● Problem requirements
Go through the records and give the number of lines that include "APERTURE", with nothing else.

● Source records
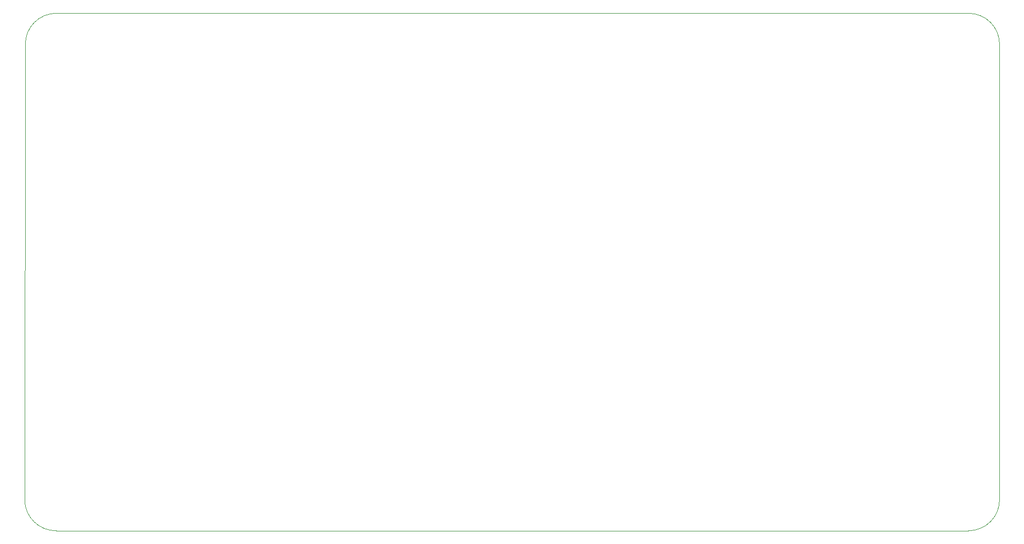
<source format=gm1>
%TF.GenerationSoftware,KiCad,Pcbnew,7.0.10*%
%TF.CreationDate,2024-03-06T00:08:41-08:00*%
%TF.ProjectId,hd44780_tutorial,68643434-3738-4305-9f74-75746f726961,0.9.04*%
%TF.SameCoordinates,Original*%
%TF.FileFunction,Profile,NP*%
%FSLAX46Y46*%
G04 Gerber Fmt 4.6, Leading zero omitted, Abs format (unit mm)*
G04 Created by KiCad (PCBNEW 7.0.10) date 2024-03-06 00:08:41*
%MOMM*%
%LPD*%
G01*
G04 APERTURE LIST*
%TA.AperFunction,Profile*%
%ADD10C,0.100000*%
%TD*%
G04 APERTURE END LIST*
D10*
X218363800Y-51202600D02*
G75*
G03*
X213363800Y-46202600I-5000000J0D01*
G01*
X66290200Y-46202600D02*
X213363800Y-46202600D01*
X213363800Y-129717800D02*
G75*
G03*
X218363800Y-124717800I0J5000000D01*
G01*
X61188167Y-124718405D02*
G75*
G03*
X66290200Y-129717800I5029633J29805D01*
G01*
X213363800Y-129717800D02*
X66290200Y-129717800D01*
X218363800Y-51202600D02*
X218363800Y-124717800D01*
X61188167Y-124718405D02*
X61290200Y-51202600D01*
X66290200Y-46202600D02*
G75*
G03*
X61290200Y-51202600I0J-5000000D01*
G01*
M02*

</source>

● Your solution
2